=== Extracted data ===

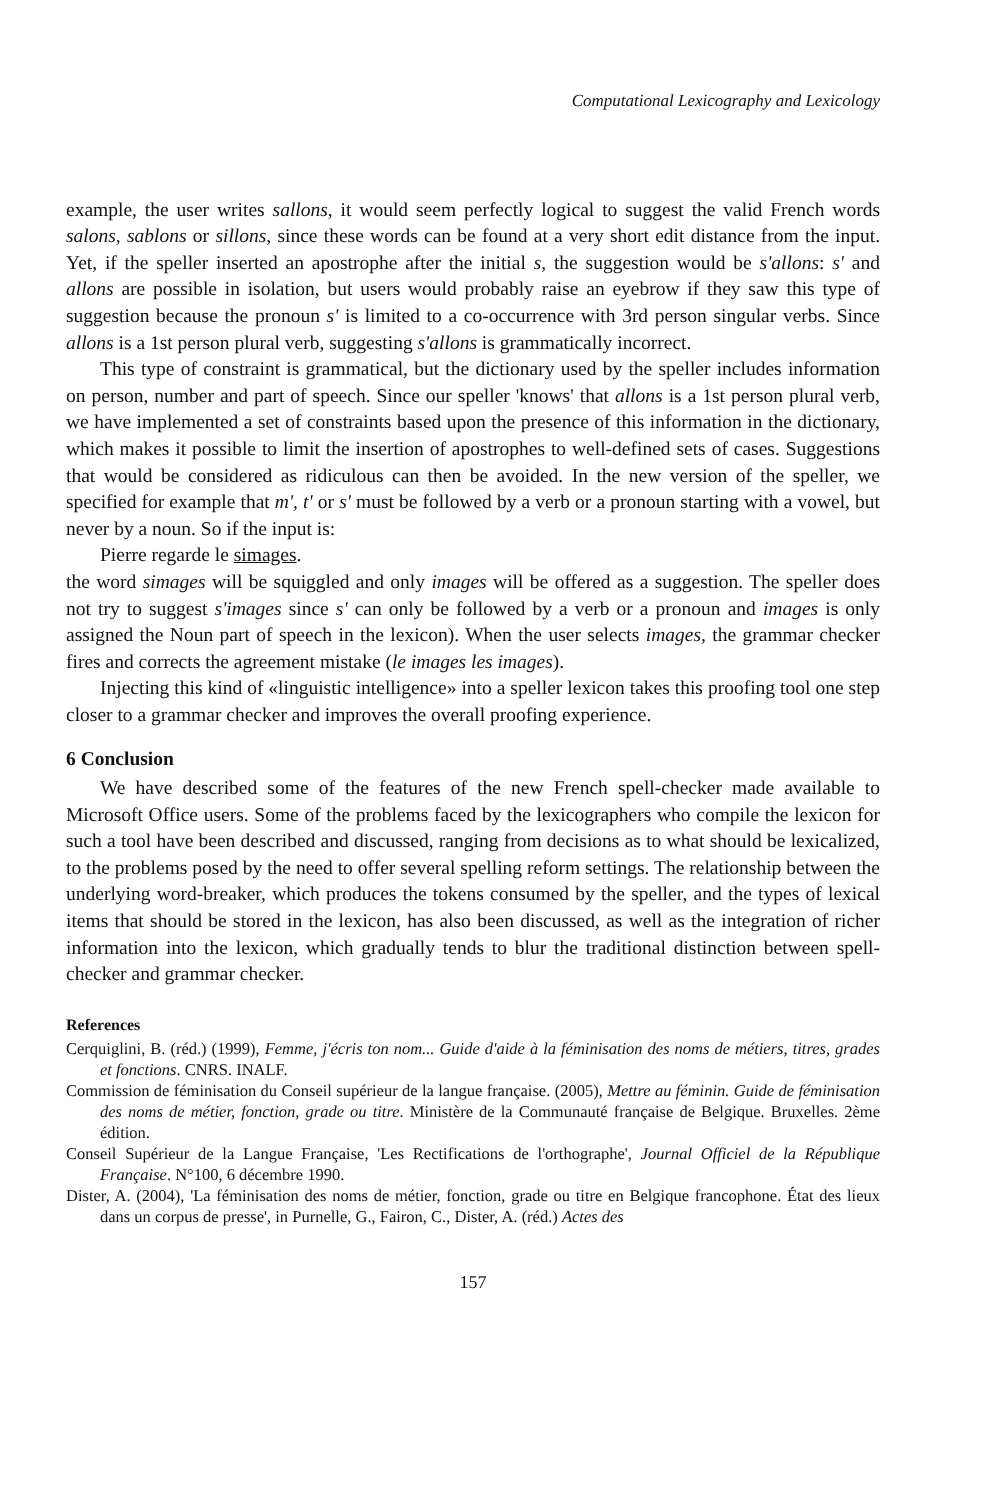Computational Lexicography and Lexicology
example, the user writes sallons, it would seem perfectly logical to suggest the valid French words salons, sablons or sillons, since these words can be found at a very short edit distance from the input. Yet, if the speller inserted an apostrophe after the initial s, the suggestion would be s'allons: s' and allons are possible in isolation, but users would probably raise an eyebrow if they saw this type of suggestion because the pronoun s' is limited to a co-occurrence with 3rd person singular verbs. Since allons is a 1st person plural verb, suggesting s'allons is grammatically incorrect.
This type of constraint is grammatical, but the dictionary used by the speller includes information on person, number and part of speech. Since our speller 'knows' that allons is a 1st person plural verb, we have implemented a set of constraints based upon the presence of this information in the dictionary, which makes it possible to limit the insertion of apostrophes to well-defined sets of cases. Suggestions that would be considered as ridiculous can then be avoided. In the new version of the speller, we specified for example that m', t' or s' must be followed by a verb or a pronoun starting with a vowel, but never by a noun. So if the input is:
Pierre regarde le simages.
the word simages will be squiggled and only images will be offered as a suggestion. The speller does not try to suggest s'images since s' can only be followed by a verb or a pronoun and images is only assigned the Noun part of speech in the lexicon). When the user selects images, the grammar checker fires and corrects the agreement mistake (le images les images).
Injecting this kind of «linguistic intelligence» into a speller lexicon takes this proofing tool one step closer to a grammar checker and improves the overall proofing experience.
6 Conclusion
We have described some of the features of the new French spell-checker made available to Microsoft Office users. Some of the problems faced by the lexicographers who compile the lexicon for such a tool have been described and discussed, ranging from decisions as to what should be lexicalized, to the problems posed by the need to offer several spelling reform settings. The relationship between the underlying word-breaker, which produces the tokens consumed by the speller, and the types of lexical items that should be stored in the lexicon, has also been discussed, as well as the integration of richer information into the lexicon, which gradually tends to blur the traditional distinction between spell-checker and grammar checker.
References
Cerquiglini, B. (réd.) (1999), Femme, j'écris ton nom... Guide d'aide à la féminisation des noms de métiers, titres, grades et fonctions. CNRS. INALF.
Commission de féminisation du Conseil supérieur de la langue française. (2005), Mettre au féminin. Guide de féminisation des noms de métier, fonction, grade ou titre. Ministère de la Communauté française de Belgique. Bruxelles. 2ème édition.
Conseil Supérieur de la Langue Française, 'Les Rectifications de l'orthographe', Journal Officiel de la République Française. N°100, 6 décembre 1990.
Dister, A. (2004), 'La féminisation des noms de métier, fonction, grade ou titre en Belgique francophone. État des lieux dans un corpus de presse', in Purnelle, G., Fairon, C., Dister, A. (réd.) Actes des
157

===
=== Extracted data ===

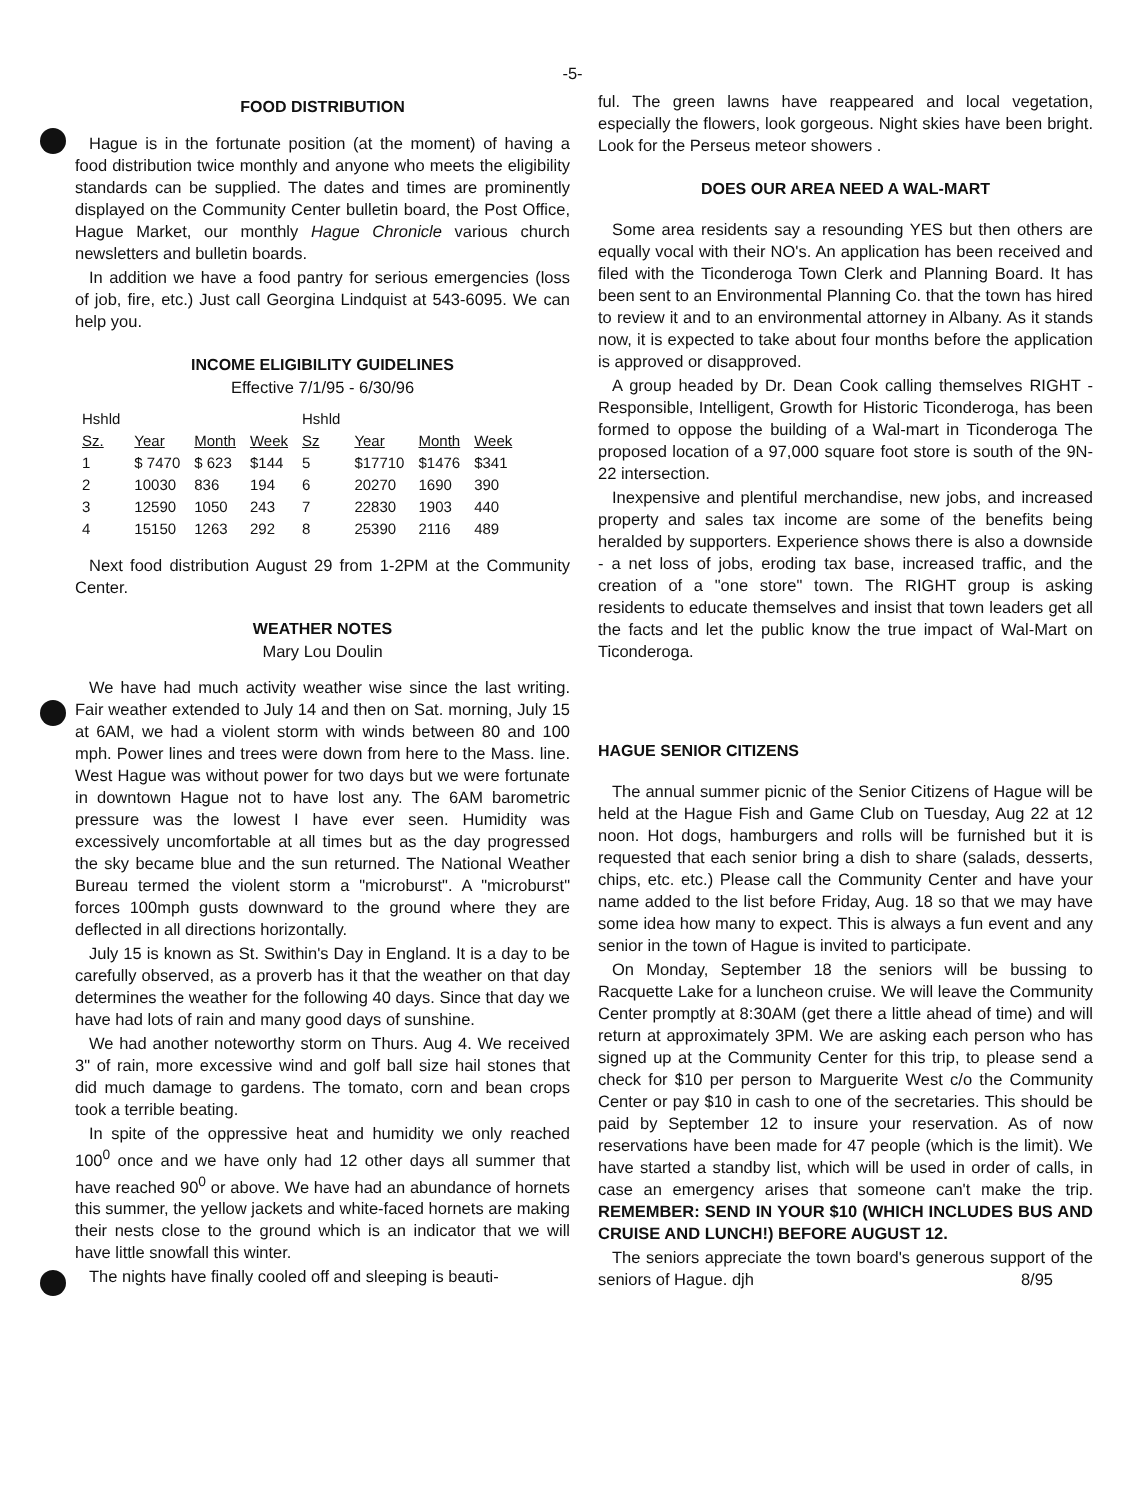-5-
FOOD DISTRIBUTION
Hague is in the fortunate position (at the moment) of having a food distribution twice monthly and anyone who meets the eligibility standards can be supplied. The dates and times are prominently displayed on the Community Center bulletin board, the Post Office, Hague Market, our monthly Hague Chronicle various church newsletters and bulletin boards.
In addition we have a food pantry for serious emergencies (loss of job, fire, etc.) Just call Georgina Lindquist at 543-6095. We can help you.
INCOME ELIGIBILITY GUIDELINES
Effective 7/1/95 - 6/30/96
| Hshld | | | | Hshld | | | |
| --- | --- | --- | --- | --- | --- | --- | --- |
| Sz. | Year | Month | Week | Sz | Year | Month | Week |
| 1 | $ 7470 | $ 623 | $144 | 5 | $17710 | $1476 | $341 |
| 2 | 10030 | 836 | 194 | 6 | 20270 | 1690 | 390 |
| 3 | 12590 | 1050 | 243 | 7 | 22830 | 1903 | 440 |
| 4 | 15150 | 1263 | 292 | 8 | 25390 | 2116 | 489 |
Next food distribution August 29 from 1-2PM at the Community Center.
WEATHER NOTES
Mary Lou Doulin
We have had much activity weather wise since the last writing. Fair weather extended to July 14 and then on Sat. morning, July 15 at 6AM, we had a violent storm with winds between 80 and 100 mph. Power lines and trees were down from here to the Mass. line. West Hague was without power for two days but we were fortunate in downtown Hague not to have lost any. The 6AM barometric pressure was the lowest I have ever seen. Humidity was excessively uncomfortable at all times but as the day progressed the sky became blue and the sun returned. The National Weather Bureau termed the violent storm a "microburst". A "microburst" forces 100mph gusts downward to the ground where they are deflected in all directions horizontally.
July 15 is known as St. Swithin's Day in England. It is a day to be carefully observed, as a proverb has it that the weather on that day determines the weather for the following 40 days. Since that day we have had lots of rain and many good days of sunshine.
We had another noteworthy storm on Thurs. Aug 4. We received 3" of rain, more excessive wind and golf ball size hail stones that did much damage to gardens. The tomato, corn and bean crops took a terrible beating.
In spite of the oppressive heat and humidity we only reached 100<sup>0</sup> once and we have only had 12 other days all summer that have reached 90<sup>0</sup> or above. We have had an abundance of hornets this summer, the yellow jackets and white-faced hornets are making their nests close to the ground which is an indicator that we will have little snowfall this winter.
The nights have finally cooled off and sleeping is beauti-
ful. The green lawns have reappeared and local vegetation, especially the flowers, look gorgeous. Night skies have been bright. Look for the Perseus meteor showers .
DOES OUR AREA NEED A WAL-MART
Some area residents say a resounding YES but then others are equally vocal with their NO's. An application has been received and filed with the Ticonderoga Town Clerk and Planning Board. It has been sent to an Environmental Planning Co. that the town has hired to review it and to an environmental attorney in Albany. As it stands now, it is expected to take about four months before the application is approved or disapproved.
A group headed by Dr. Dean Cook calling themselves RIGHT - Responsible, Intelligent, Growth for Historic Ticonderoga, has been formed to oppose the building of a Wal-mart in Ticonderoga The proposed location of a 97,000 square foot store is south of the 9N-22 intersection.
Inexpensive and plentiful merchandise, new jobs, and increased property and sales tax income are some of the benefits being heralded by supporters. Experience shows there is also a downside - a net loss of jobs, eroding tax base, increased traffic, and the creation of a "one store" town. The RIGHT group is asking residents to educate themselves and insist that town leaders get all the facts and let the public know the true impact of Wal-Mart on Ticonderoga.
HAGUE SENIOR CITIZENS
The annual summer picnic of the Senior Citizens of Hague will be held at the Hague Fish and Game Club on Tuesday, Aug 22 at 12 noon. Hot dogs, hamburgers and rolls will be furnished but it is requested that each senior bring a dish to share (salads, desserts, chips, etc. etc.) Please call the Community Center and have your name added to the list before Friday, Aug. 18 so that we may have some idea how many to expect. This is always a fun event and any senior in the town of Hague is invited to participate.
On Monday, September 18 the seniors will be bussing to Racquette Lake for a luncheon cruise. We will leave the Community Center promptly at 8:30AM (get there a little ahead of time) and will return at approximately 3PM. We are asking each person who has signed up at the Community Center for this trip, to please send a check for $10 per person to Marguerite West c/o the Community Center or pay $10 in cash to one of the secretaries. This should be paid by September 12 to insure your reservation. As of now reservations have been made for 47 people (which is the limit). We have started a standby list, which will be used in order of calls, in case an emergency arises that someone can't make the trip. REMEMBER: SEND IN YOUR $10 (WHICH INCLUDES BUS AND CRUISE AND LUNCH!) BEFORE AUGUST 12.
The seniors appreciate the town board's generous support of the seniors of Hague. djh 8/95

===

Problem to solve –
Please reproduce, exactly as they appear above, the lines from the line containing "Injecting this kind" up to and including the line containing "6 Conclusion".

Solution to this problem –
Injecting this kind of «linguistic intelligence» into a speller lexicon takes this proofing tool one step closer to a grammar checker and improves the overall proofing experience.
6 Conclusion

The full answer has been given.